- **Trecho exibido**
══════
Questionado na audiência sobre se sabia o que a família de Jairo supostamente comanda em Bangu, Reinaldo César Pereira, tio de consideração da mãe de Henry, disse: "Ouvi dizer que eles são donos de Bangu, donos de milícia".

Sem constar em investigações oficiais, Jairo diz conviver há anos com boatos de que é miliciano. Ele nega.

"Quando falam em milícia, eu fico triste. Eu moro na beira da estrada, não tenho carro blindado, não ando com segurança. Outra coisa: que milícia é essa em Bangu? Não conheço milícia em Bangu. Sei que tem em Realengo, Cosmos, Barra. Em Bangu, não conheço. E eles me botam dono da milícia lá. Eu sou o miliciano que não tenho medo de nada, então. Ando no pagode de madrugada, saio da Mocidade sozinho."

Jairo conta que compôs letras de músicas nas décadas de 1980 e 1990. "Claro que você conhece, eu comprei um Vectra com essa música", diz rindo após cantarolar trechos da música "Noite Linda de Natal", a 12ª de 14 faixas do álbum Papo 10, do grupo homônimo de pagode.
══════
- **Dados para revisão**
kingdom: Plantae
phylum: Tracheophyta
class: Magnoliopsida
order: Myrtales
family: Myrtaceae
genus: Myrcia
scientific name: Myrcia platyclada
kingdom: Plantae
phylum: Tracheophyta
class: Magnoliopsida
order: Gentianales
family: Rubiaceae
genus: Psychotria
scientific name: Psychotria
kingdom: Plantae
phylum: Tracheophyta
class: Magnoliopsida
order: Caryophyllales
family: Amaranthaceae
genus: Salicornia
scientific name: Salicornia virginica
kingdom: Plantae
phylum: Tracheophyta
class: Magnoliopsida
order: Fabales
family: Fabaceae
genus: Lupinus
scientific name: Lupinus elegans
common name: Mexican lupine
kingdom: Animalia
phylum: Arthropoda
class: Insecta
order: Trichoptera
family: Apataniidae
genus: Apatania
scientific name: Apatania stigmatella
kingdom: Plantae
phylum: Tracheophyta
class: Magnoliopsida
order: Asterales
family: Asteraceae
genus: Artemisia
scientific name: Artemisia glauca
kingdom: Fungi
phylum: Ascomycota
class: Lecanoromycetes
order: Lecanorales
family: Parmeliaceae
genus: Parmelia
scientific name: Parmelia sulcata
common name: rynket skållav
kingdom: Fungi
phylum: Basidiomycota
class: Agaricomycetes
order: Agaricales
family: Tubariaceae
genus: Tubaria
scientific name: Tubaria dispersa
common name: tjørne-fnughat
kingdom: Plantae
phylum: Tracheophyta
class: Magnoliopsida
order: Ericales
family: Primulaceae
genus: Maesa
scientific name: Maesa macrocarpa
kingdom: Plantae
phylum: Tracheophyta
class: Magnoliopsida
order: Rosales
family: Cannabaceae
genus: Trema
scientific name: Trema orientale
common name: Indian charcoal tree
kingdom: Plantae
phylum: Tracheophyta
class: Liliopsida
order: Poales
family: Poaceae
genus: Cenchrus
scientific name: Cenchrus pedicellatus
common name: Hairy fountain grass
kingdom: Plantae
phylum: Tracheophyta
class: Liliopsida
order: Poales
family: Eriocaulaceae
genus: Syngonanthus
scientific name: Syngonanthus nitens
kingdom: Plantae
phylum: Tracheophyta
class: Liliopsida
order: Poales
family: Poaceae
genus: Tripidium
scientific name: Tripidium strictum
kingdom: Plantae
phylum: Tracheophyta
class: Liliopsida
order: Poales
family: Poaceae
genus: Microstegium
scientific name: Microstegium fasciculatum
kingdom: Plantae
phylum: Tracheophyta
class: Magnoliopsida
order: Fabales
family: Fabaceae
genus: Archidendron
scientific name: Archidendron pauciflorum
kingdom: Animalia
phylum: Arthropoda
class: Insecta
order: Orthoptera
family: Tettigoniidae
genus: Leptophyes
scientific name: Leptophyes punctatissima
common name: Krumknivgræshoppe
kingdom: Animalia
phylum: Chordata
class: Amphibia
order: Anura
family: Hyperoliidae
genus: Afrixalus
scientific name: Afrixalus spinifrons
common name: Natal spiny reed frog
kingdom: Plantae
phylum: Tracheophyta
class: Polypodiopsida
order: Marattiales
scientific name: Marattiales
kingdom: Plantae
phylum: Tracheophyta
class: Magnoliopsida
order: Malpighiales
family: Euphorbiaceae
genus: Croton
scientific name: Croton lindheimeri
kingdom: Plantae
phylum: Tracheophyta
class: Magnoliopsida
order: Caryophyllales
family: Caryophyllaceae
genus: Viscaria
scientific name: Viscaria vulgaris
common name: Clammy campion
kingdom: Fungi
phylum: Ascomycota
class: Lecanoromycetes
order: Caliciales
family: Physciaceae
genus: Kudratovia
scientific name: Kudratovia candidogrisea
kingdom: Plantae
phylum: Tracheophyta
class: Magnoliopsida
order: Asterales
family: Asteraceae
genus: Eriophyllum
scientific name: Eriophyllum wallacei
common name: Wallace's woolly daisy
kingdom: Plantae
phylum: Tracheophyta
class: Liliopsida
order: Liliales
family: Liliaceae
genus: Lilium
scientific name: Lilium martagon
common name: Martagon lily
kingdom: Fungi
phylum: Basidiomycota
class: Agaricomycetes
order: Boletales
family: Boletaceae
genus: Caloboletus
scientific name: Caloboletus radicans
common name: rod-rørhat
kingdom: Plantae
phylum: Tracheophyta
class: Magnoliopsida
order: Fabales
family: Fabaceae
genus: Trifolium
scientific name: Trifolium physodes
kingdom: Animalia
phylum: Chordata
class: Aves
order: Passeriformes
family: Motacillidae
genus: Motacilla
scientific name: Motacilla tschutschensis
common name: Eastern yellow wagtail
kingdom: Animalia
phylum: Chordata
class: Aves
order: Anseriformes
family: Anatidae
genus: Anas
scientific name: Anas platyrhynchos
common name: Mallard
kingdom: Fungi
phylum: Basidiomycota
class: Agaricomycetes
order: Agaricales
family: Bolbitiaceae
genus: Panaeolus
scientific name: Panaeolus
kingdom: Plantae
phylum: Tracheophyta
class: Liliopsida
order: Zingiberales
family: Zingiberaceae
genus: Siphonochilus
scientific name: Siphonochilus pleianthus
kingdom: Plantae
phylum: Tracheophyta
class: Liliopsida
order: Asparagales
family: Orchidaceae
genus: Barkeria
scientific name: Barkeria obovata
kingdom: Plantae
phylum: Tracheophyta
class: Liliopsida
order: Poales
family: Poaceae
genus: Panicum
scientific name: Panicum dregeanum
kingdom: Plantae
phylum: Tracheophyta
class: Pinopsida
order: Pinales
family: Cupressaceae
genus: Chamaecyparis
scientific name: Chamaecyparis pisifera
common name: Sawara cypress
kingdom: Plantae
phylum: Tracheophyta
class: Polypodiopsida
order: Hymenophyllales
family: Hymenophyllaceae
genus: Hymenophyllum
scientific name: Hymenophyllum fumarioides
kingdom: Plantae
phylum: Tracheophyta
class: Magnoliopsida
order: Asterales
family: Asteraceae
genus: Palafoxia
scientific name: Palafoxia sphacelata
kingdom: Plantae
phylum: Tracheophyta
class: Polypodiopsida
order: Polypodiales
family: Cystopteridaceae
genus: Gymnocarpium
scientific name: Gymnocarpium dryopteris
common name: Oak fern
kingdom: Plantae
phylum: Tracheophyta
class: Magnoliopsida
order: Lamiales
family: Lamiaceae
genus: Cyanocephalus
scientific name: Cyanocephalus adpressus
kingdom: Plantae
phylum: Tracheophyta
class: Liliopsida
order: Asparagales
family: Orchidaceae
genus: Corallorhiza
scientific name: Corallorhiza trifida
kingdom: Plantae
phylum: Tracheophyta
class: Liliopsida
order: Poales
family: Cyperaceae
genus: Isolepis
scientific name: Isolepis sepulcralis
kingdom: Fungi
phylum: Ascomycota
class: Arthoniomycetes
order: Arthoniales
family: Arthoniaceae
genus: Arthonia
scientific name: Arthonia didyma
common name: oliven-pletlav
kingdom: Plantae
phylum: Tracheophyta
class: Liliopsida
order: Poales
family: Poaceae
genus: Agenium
══════
- **Tarefa A**
No trecho sobre Jairo, em quais lugares ele diz saber que existe milícia? Liste todos.
- **Tarefa B**
Prossiga o trecho sobre Jairo a partir do ponto em que ele termina.

- **Resultado da tarefa A**
Realengo, Cosmos e Barra.

- **Resultado da tarefa B**
Outras quatro músicas de autoria do deputado constam no Ecad (Escritório Central de Arrecadação e Distribuição), sendo uma delas "Sedução da Magda", faixa que abre o disco Coquetel de Delícia, do grupo Sedução.

Jairo diz também escrever poemas e que lançou há uma década o livro "Pedaços da Vida". "Eu não sou miliciano, sou poeta", afirma. À reportagem, lê um trecho de um poema de amor e se empolga.

Nos últimos oito meses, diz ter deixado contudo a verve artística de lado —Jairo afirma que seu foco tem sido a pilha de documentos, laudos e partes do processo que acusa o filho.

"Eu estudo isso [o caso] dia e noite, está muito difícil", diz o pai de Jairinho.

Estudo sobre 'psicopatia'

Jairo afirma ser "um homem estudioso" e diz que a primeira coisa que fez, ao ver o filho acusado da morte do "neném", —como se refere ao menino Henry Borel— foi se afundar em livros sobre psicopatia. Queria descobrir se Jairinho poderia ser portador desse transtorno psiquiátrico. Segundo conta, não encontrou lastro nos livros que ligasse a personalidade de um psicopata a seu filho.

Jairo diz acreditar na inocência de Jairinho em razão da criação dada a ele. O deputado revela que os filhos —o deputado também é pai da fisioterapeuta Thalita Santos— moravam na casa dele e que são "super unidos" (antes de ser preso, Jairinho morava havia alguns meses com Monique e Henry).

De acordo com o deputado, Thalita é a filha mais "pulso firme", enquanto Jairinho "é um doce".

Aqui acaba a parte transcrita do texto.